She was pretty, just like Ma had been.
When Ma was my age, she didn’t limp around the house on bad days, Clara thought grimly, turning away from her reflection. She didn’t chew willow bark for pain and put hot bricks on the small of her back to ease the discomfort.
She wasn’t an invalid at the age of twenty-two.
That was enough. Clara left her room, closing the door behind her. Her old room had been up in the attic, a sprawling, sunlit space which she had been so proud of. In the early days after the accident, there was no question at all of her getting all the way up there. Even now, she would struggle with the ladder, so the attic room now belonged to May, and Clara turned an old back parlor into her bedroom.
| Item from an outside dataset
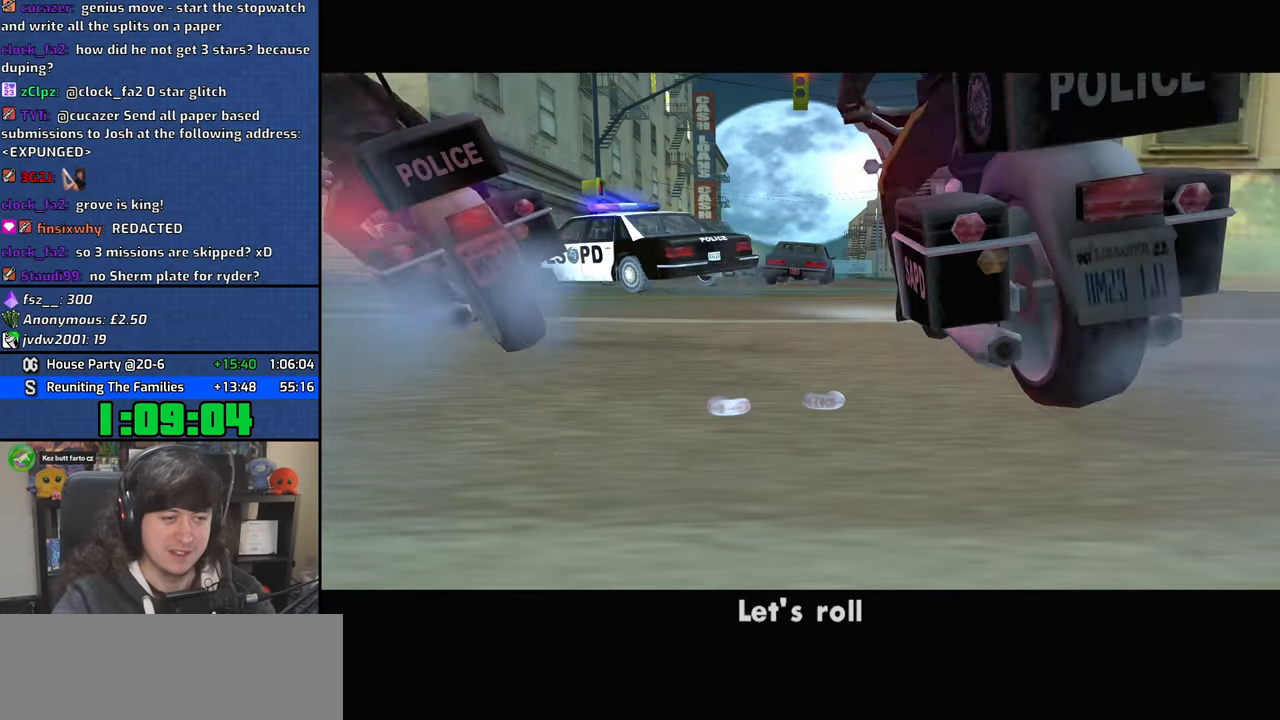
{"keys": [], "mouse": [], "events": []}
A long, thin corridor connected the back parlor to the front of the house, where the large parlor and the kitchen were. The big parlor—they’d always called it the ‘good’ parlor—had been Ma’s pride and joy. Ma used to spend some time every single day sweeping and dusting the room, polishing up her beloved China ladies and cleaning the brass. They hadn’t used the good parlor very often, of course, and even though the back parlor was now Clara’s room, in the last two years they hadn’t used the space at all. During the long, cold evenings, Clara and her sister sat in the kitchen, staring meditatively into the stove.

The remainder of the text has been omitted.